Pour l’heure, le système semble tenir, mais il contredit l’affirmation d’indépendance de la BCE voulue par les traités puisque celle-ci doit sa survie à la force et à la contrainte, celle du monopole, celle d’accepter sa monnaie, celle des États qui composent le système de l’euro et qui utilisent la violence légale – la France étant ce coup-ci au premier rang.
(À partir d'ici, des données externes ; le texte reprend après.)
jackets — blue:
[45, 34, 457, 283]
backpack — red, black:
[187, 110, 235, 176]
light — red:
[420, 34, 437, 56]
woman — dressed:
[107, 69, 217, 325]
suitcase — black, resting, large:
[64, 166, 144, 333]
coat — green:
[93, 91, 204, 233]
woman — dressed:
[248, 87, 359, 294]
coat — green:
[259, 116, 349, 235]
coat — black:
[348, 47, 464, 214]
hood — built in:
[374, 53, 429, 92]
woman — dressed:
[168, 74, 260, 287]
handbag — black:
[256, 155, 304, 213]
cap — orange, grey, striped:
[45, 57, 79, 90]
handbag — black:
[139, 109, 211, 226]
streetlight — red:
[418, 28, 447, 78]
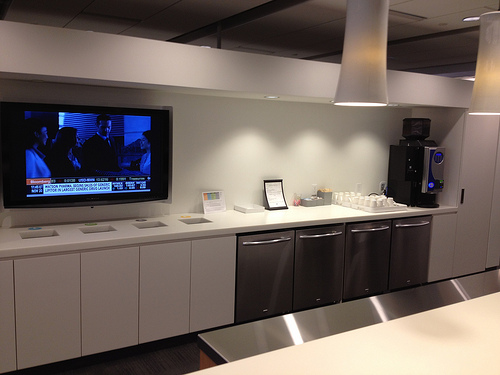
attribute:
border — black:
[0, 96, 179, 208]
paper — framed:
[263, 180, 285, 207]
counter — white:
[0, 180, 455, 270]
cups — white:
[352, 190, 397, 221]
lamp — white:
[333, 0, 391, 115]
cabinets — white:
[5, 233, 235, 363]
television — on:
[4, 103, 173, 203]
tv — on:
[10, 104, 180, 205]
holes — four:
[12, 214, 257, 236]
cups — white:
[388, 198, 393, 204]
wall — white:
[182, 118, 242, 163]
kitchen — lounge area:
[7, 267, 492, 373]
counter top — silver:
[197, 267, 499, 363]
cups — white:
[332, 189, 397, 214]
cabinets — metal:
[235, 214, 433, 324]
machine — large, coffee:
[388, 114, 441, 210]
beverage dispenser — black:
[386, 117, 445, 208]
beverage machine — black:
[383, 117, 448, 207]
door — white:
[439, 102, 484, 262]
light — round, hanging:
[326, 0, 388, 107]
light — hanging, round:
[463, 10, 498, 120]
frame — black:
[261, 178, 286, 211]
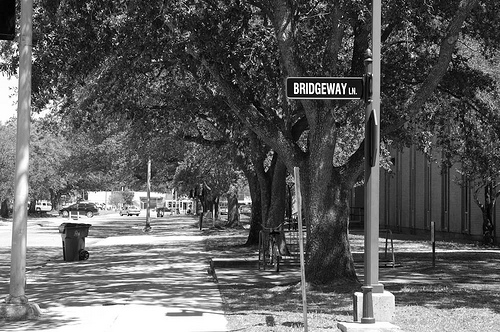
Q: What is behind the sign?
A: Tree.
C’est pourquoi l’euro est bien un enfant bâtard du jacobinisme français et c’est ainsi que s’explique l’attraction des monnaies numériques alternatives, que la BCE veut contrer par son projet de monnaie numérique monopolistique.
Illustration : L’Euro est une traite permanente tirée sur les revenus des européens les plus pauvres.
[1] . Le système Target 2 est un organe du SEBC entré en vigueur en 2007, grosso modo ; les soldes Target 2 tracent le passage des frontières (eh oui, elles existent) par les euros. En cas de déficit de la balance des paiements entre la France et l’Allemagne, par exemple, si les banques commerciales allemandes, par manque de confiance, ne font plus crédit à leurs homologues françaises, le seul recours est la BCE. Comme il y a davantage d’euros français qui passent de la France à l’Allemagne, ce pays se retrouve avec plus d’euros que ceux créés par ses propres banques (soldes Target). On imagine aisément ce qui se passerait si les monnaies n’étaient pas intégrées au SBCE : une dépréciation conduisant à la dévaluation, Target 2 étant là pour sauver l’euro.